Many women tend to drop their activity levels upon entering menopause, but maintaining an active lifestyle is key to keeping optimal health during this stage of life and beyond. Research has shown that exercise, such as walking and yoga, provides protection from cardiovascular disease and eases menopause-related symptoms.
Fitness In Your 60s
Goal: Keep moving to prevent falls and live longer.
Research has found that those who exercise in their 60s–even as little as once a week–tend to live longer than those who don’t exercise at all. So keep up with your cardiovascular exercises, while emphasizing strength training and core exercises to increase your stability.
As you get older, you should avoid falls and the risk of bone fractures. Each year, one out of four people over the age of 65 experience a fall. Statistically, women fall more often than men. As we age, we lose some function in the systems that help us maintain balance. On top of that, our reaction time slows, making it harder to catch ourselves and prevent a fall if we trip.

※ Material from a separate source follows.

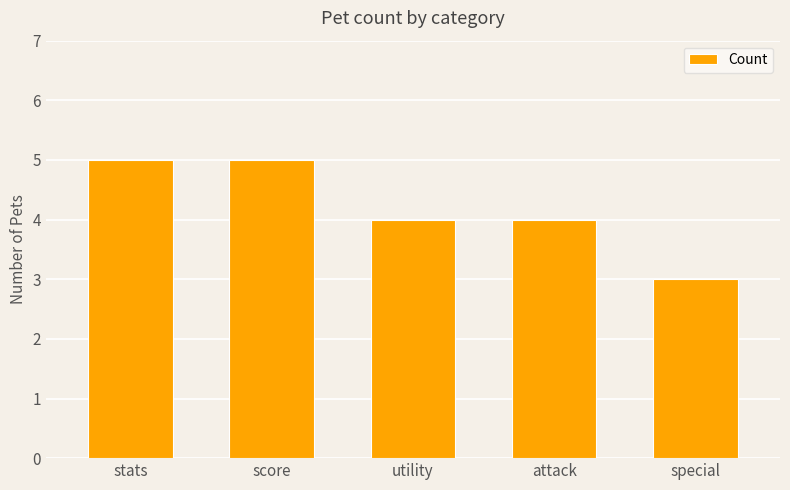

What is the change in value from stats to special?

-2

Balance training for people over the age of 65 can help reduce the risk of falls. Yoga and tai chi are also good options to improve your flexibility and balance.
Fitness in Your 70s, 80s and Beyond
Goal: Keep moving!
Exercise can help slow and lessen the decline in functional capacity for people in their 70s and 80s. Most people begin to reach the disability threshold, the point where they start to have trouble with daily activities like bathing or dressing themselves, as they approach their late 70s and early 80s. However, maintaining an active lifestyle can delay the onset. Exercises that incorporate movements that mimic the activities of daily living should be a priority during this stage of life.
Keep moving as much as you can. Exercise for 30 minutes a day, 5 days a week if possible, and continue to include cardiovascular, strength training, and flexibility exercises in your routine. Walking, swimming, tai chi and yoga are good choices for women in their 70s, as long as your body and doctor allows for such movements. However, be mindful about your balance to avoid the risk of falling.